## [Consigne 1]
Répondez à ces questions sur le texte consacré à Hogarth :
(a) En combien d'épisodes se déroule La Carrière d'un roué ?
(b) De quel peintre vient la tradition du portrait à laquelle Hogarth en oppose une autre ?
(c) Qui est peint au côté de David Garrick ?
## [Consigne 2]
Dans les lignes placées après le texte, remplacez « Session Replay » par « Séance enregistrée », de la toute première ligne jusqu'à celle qui contient « son has been », celle-ci comprise. Recopiez seulement ces lignes, sans rien changer d'autre et sans les images.

## [Extrait du texte]
▬▬▬
La plaisir de la poursuite : l’esthétique du « progress »
Hogarth souhaite créer et développer une nouvelle culture visuelle, en
invitant le spectateur à entrer dans l’action. Il choisit de raconter
une histoire en plusieurs épisodes. En effet, la reconstitution des
scènes situées entre chaque épisode est laissée à la perspicacité du
spectateur. Hogarth s’inscrit ainsi dans un nouveau genre littéraire :
celui du roman divisé en chapitres. Ce nouveau genre connaissait un
succès fulgurant en Angleterre et sur le continent. Le roman Pamela de
l’anglais Richardson connaît à la même époque un immense succès à
travers l’Europe. Hogarth peint deux séries importantes, dont les
toiles doivent être gravées, et ces gravures elles–mêmes acquises par
souscription. Ces deux séries gravées sont présentées ici : l’histoire
édifiante en six images de La Carrière d’une prostituée (The Harlot’s progress), jeune fille sans expérience devenant une femme de mauvaise vie et mourant prématurément ; puis la fameuse Carrière d’un roué (The Rake’s progress), en
huit épisodes, décrivant le destin d’un jeune héritier bientôt ruiné
par le jeu et la débauche et finissant à l’asile (BnF). Là aussi, la
richesse de chaque scène, la profusion de détails et la truculence des
figures donnent plus prétexte à rire qu’à pleurer et adoucissent le
constat social de ces faits divers.
Hogarth et l’art du portrait
Hogarth par son art de portraitiste fonde une tradition alternative à celle venue de Van Dyck au XVIIe
siècle. La vivacité donnée par la maîtrise de la touche et des
couleurs, la bonté et la sympathie se dégageant des visages, montrent à
quel point Hogarth se sent proche de l’être humain et éprouve de
l’empathie pour ses modèles. La franchise et la simplicité des figures
masculines ou féminines n’empêchent pas un grand raffinement dans le
traitement des vêtements et accessoires. Jeunes femmes, ecclésiastique
en habit officiel ou homme mûr, jeune homme en dévotion, enfants dans
un jardin, peuplent cet univers. Hogarth appréciait le monde littéraire
et théâtral. Il fait le portrait du fameux acteur et dramaturge David
Garrick, admiré de Voltaire et grand restaurateur du drame
shakespearien, représenté au côté de sa femme apparaissant en muse
(Collection de S.M. la reine Elisabeth II).
▬▬▬
## [Matériel fourni]
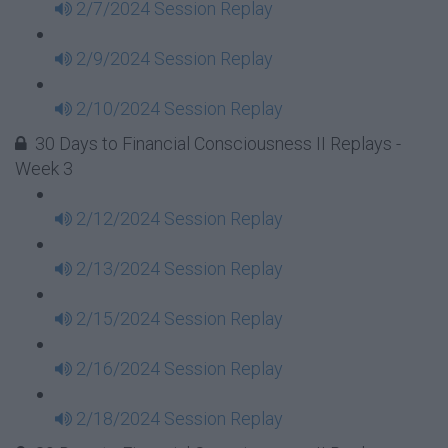
2/7/2024 Session Replay
2/9/2024 Session Replay
2/10/2024 Session Replay
30 Days to Financial Consciousness II Replays -
Week 3
2/12/2024 Session Replay
2/13/2024 Session Replay
2/15/2024 Session Replay
2/16/2024 Session Replay
2/18/2024 Session Replay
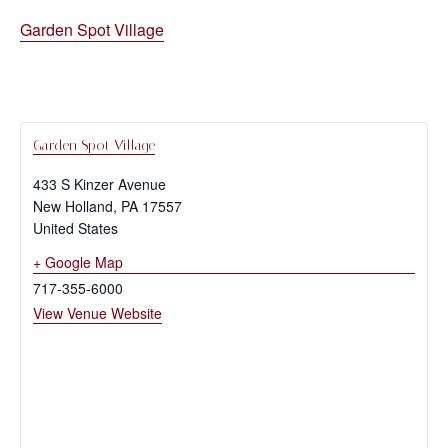
Garden Spot Village
Garden Spot Village
433 S Kinzer Avenue
New Holland
,
PA
17557
United States
+ Google Map
717-355-6000
View Venue Website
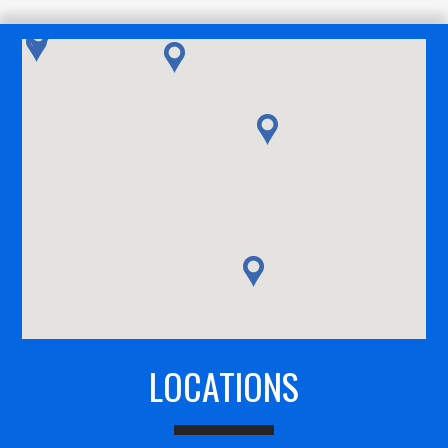
LOCATIONS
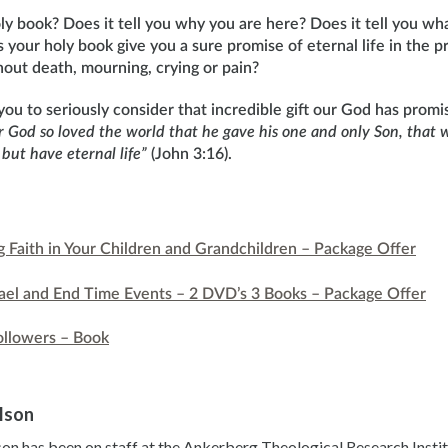
y book? Does it tell you why you are here? Does it tell you wha
 your holy book give you a sure promise of eternal life in the 
hout death, mourning, crying or pain?
e you to seriously consider that incredible gift our God has pro
r God so loved the world that he gave his one and only Son, that 
 but have eternal life”
(John 3:16).
ng Faith in Your Children and Grandchildren – Package Offer
srael and End Time Events – 2 DVD’s 3 Books – Package Offer
ollowers – Book
ilson
son has been on staff at the Ankerberg Theological Research Instit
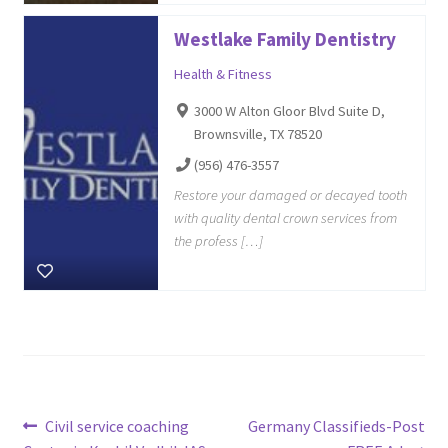
Westlake Family Dentistry
Health & Fitness
3000 W Alton Gloor Blvd Suite D,
Brownsville, TX 78520
(956) 476-3557
Restore your damaged or decayed tooth
with quality dental crown services from
the profess […]
Post
Previous
Next
Civil service coaching
Germany Classifieds-Post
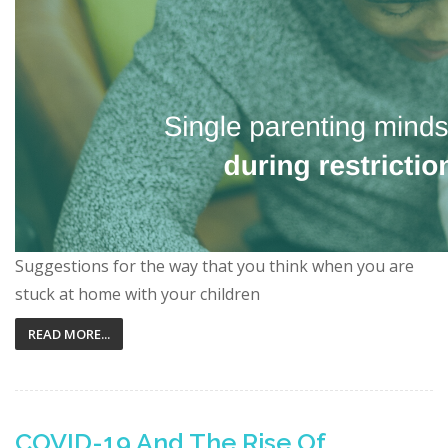
Suggestions for the way that you think when you are
stuck at home with your children
READ MORE...
COVID-19 And The Rise Of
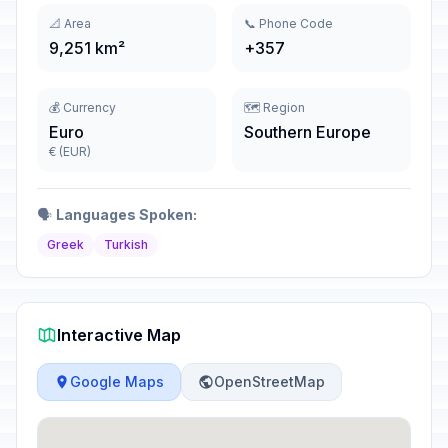
📐 Area
📞 Phone Code
9,251 km²
+357
💰 Currency
🗺️ Region
Euro
Southern Europe
€ (EUR)
🗣️
Languages Spoken:
Greek
Turkish
Interactive Map
Google Maps
OpenStreetMap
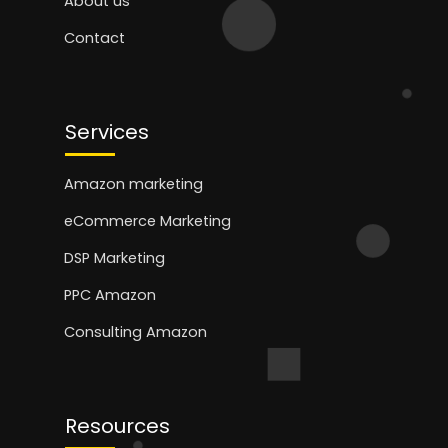
About us
Contact
Services
Amazon marketing
eCommerce Marketing
DSP Marketing
PPC Amazon
Consulting Amazon
Resources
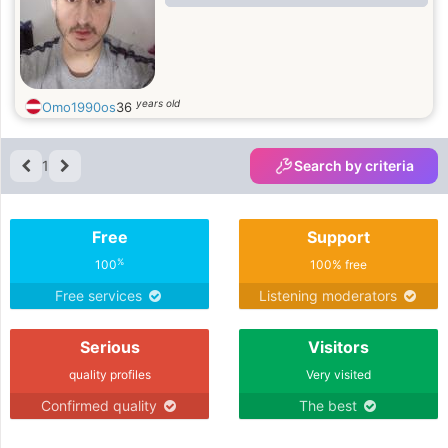
years old
Omo1990os
36
1
Search by criteria
Free
Support
%
100
100% free
Free services
Listening moderators
Serious
Visitors
quality profiles
Very visited
Confirmed quality
The best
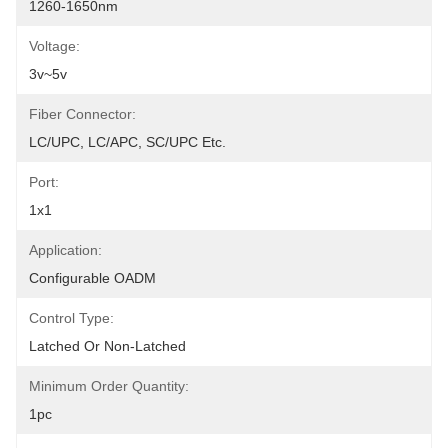
1260-1650nm
Voltage:
3v~5v
Fiber Connector:
LC/UPC, LC/APC, SC/UPC Etc.
Port:
1x1
Application:
Configurable OADM
Control Type:
Latched Or Non-Latched
Minimum Order Quantity:
1pc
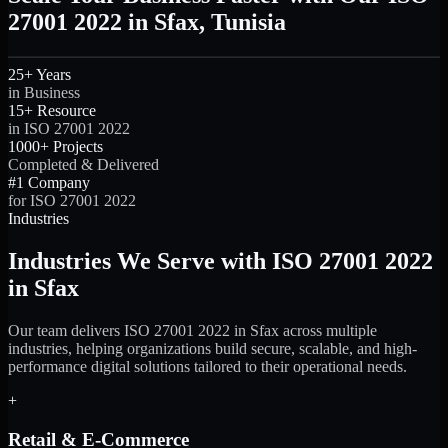
27001 2022 in Sfax, Tunisia
25+ Years
in Business
15+ Resource
in ISO 27001 2022
1000+ Projects
Completed & Delivered
#1 Company
for ISO 27001 2022
Industries
Industries We Serve with ISO 27001 2022
in Sfax
Our team delivers ISO 27001 2022 in Sfax across multiple
industries, helping organizations build secure, scalable, and high-
performance digital solutions tailored to their operational needs.
+
Retail & E-Commerce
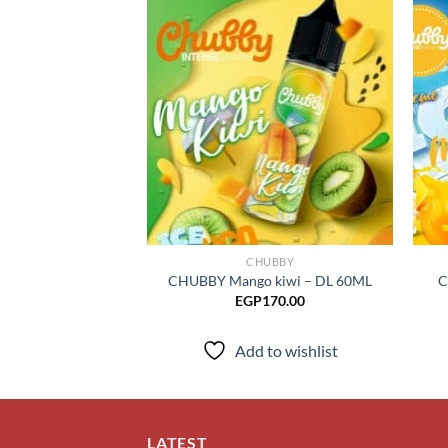
Add to
wishlist
CHUBBY
CHUBBY Mango kiwi – DL 60ML
C
EGP
170.00
Add to wishlist
LATEST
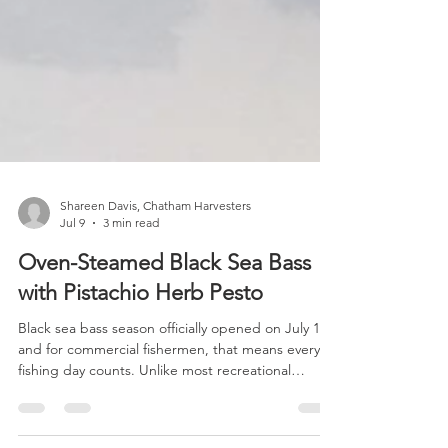
Shareen Davis, Chatham Harvesters
Jul 9
3 min read
Oven-Steamed Black Sea Bass
with Pistachio Herb Pesto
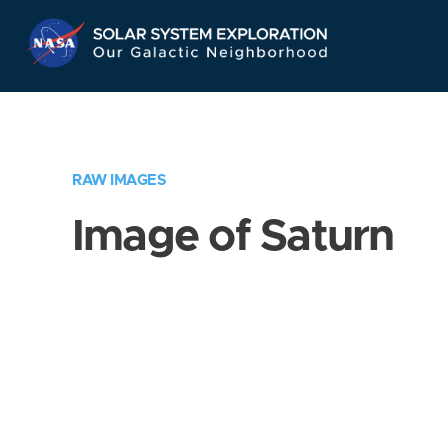
Skip
Navigation
RAW IMAGES
Image of Saturn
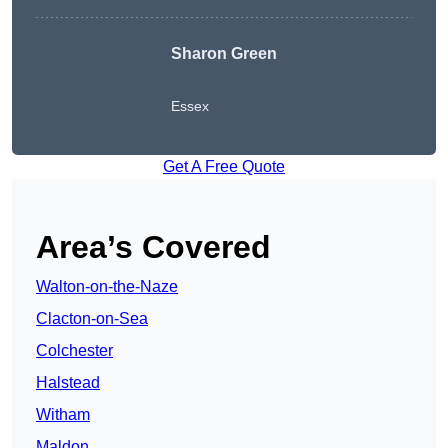
Sharon Green
Essex
Get A Free Quote
Area’s Covered
Walton-on-the-Naze
Clacton-on-Sea
Colchester
Halstead
Witham
Maldon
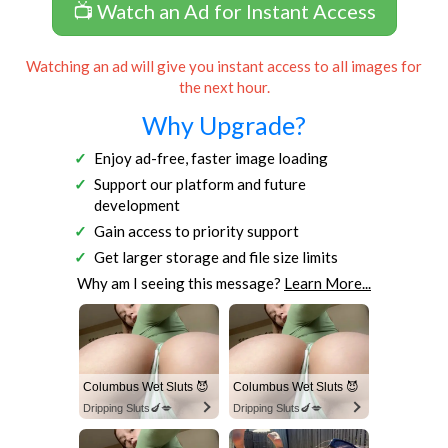
📺 Watch an Ad for Instant Access
Watching an ad will give you instant access to all images for
the next hour.
Why Upgrade?
Enjoy ad-free, faster image loading
Support our platform and future
development
Gain access to priority support
Get larger storage and file size limits
Why am I seeing this message?
Learn More...
Columbus Wet Sluts 😈
Columbus Wet Sluts 😈
Dripping Sluts🍆💋
Dripping Sluts🍆💋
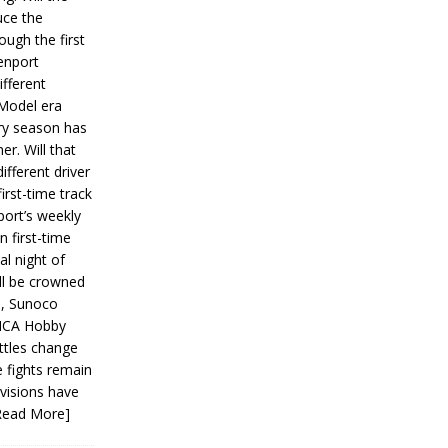
ce the
ough the first
enport
fferent
 Model era
ery season has
er. Will that
ifferent driver
first-time track
ort’s weekly
n first-time
al night of
ll be crowned
s, Sunoco
IMCA Hobby
ttles change
e fights remain
ivisions have
Read More]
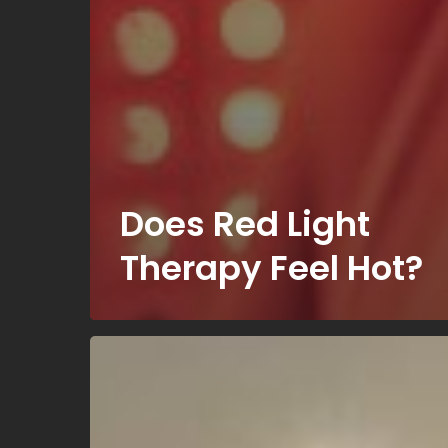
Does Red Light
Therapy Feel Hot?
Can
Everyone
Use
a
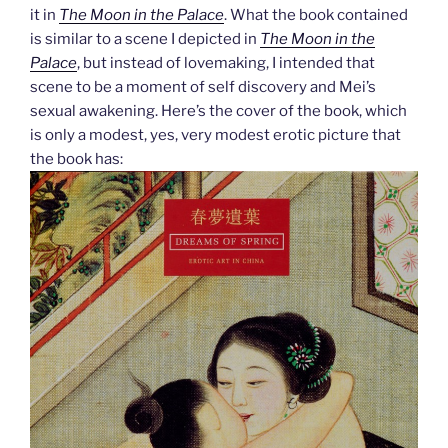
it in
The Moon in the Palace
. What the book contained
is similar to a scene I depicted in
The Moon in the
Palace
, but instead of lovemaking, I intended that
scene to be a moment of self discovery and Mei’s
sexual awakening. Here’s the cover of the book, which
is only a modest, yes, very modest erotic picture that
the book has:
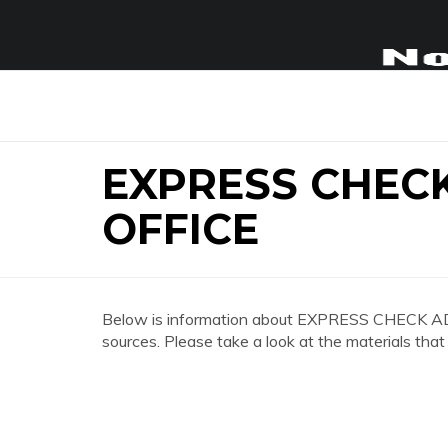
EXPRESS CHEC
OFFICE
Below is information about EXPRESS CHECK 
sources. Please take a look at the materials that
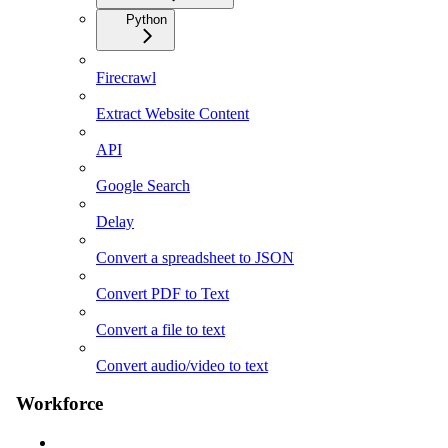
Python
Firecrawl
Extract Website Content
API
Google Search
Delay
Convert a spreadsheet to JSON
Convert PDF to Text
Convert a file to text
Convert audio/video to text
Workforce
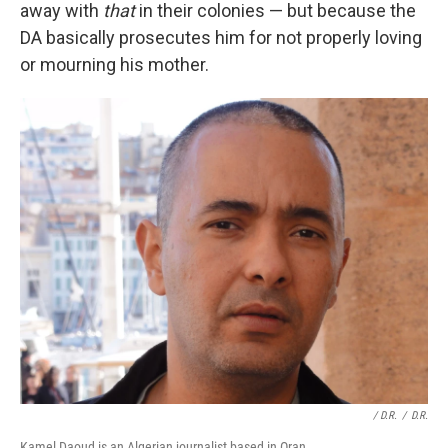
away with
that
in their colonies — but because the
DA basically prosecutes him for not properly loving
or mourning his mother.
/ D.R.
/
D.R.
Kamel Daoud is an Algerian journalist based in Oran.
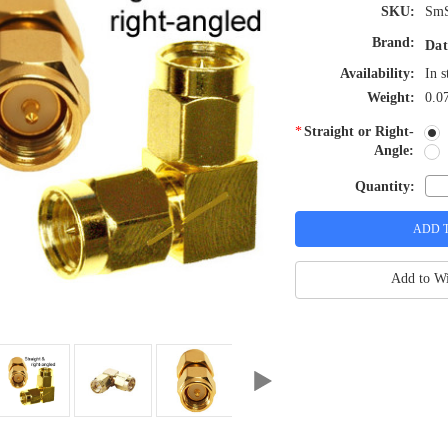
SKU:
Sm
Brand:
Dat
Availability:
In s
Weight:
0.0
*
Straight or Right-
Angle:
Quantity:
Add to Wi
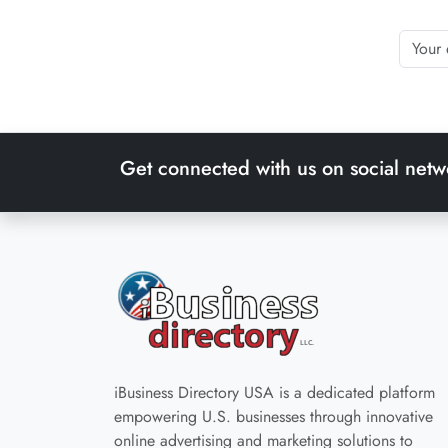
Get connected with us on social netw
iBusiness Directory USA is a dedicated platform
empowering U.S. businesses through innovative
online advertising and marketing solutions to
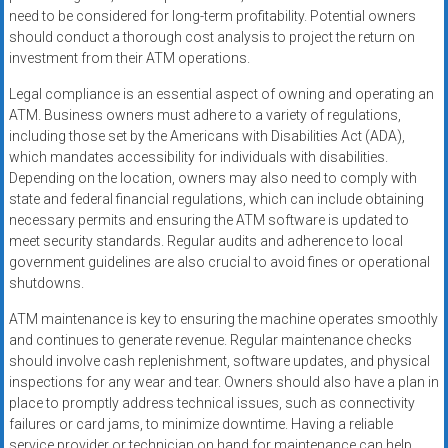
need to be considered for long-term profitability. Potential owners
should conduct a thorough cost analysis to project the return on
investment from their ATM operations.
Legal compliance is an essential aspect of owning and operating an
ATM. Business owners must adhere to a variety of regulations,
including those set by the Americans with Disabilities Act (ADA),
which mandates accessibility for individuals with disabilities.
Depending on the location, owners may also need to comply with
state and federal financial regulations, which can include obtaining
necessary permits and ensuring the ATM software is updated to
meet security standards. Regular audits and adherence to local
government guidelines are also crucial to avoid fines or operational
shutdowns.
ATM maintenance is key to ensuring the machine operates smoothly
and continues to generate revenue. Regular maintenance checks
should involve cash replenishment, software updates, and physical
inspections for any wear and tear. Owners should also have a plan in
place to promptly address technical issues, such as connectivity
failures or card jams, to minimize downtime. Having a reliable
service provider or technician on hand for maintenance can help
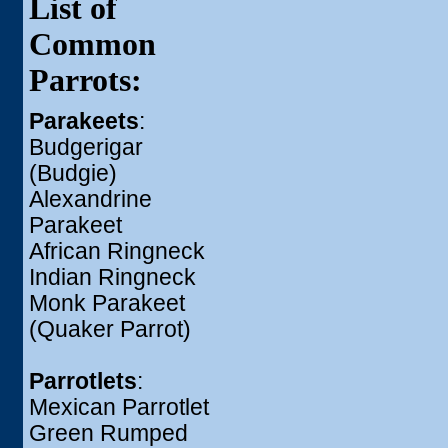
List of
Common
Parrots:
Parakeets
:
Budgerigar
(Budgie)
Alexandrine
Parakeet
African Ringneck
Indian Ringneck
Monk Parakeet
(Quaker Parrot)
Parrotlets
:
Mexican Parrotlet
Green Rumped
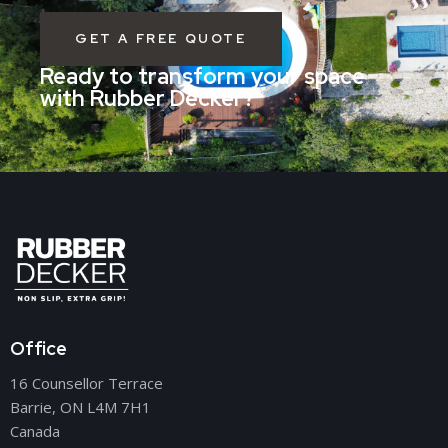
GET A FREE QUOTE
Ready to transform your space
with Rubber Decker?
Office
16 Counsellor Terrace
Barrie, ON L4M 7H1
Canada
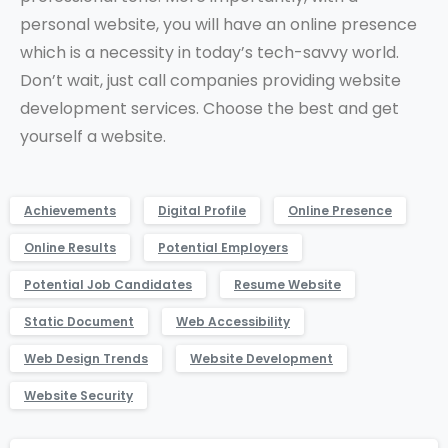
personal website, you will have an online presence
which is a necessity in today’s tech-savvy world.
Don’t wait, just call companies providing website
development services. Choose the best and get
yourself a website.
Achievements
Digital Profile
Online Presence
Online Results
Potential Employers
Potential Job Candidates
Resume Website
Static Document
Web Accessibility
Web Design Trends
Website Development
Website Security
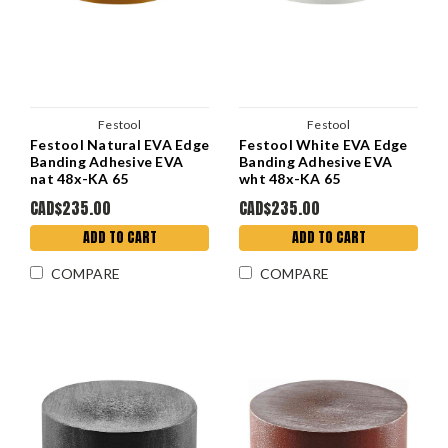
Festool
Festool
Festool Natural EVA Edge
Festool White EVA Edge
Banding Adhesive EVA
Banding Adhesive EVA
nat 48x-KA 65
wht 48x-KA 65
CAD$235.00
CAD$235.00
ADD TO CART
ADD TO CART
COMPARE
COMPARE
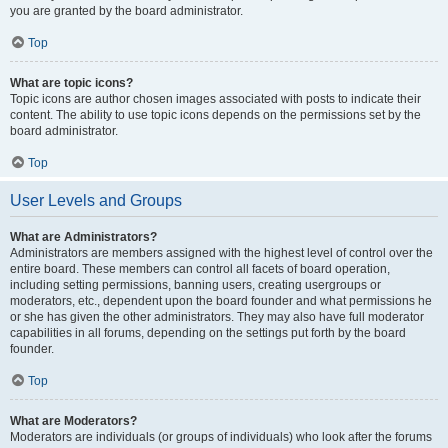
you are granted by the board administrator.
Top
What are topic icons?
Topic icons are author chosen images associated with posts to indicate their
content. The ability to use topic icons depends on the permissions set by the
board administrator.
Top
User Levels and Groups
What are Administrators?
Administrators are members assigned with the highest level of control over the
entire board. These members can control all facets of board operation,
including setting permissions, banning users, creating usergroups or
moderators, etc., dependent upon the board founder and what permissions he
or she has given the other administrators. They may also have full moderator
capabilities in all forums, depending on the settings put forth by the board
founder.
Top
What are Moderators?
Moderators are individuals (or groups of individuals) who look after the forums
▬▬▬
## [Réponse finale 1]
(a) En huit épisodes.
(b) De Van Dyck, au XVIIe siècle.
(c) Sa femme, qui apparaît en muse.

## [Réponse finale 2]
2/7/2024 Séance enregistrée
2/9/2024 Séance enregistrée
2/10/2024 Séance enregistrée
30 Days to Financial Consciousness II Replays -
Week 3
2/12/2024 Séance enregistrée
2/13/2024 Séance enregistrée
2/15/2024 Séance enregistrée
2/16/2024 Séance enregistrée
2/18/2024 Séance enregistrée
Garden Spot Village
Garden Spot Village
433 S Kinzer Avenue
New Holland
,
PA
17557
United States
+ Google Map
717-355-6000
View Venue Website
LOCATIONS
y book? Does it tell you why you are here? Does it tell you wha
 your holy book give you a sure promise of eternal life in the 
hout death, mourning, crying or pain?
e you to seriously consider that incredible gift our God has pro
r God so loved the world that he gave his one and only Son, that 
 but have eternal life”
(John 3:16).
ng Faith in Your Children and Grandchildren – Package Offer
srael and End Time Events – 2 DVD’s 3 Books – Package Offer
ollowers – Book
ilson
son has been on staff at the Ankerberg Theological Research Instit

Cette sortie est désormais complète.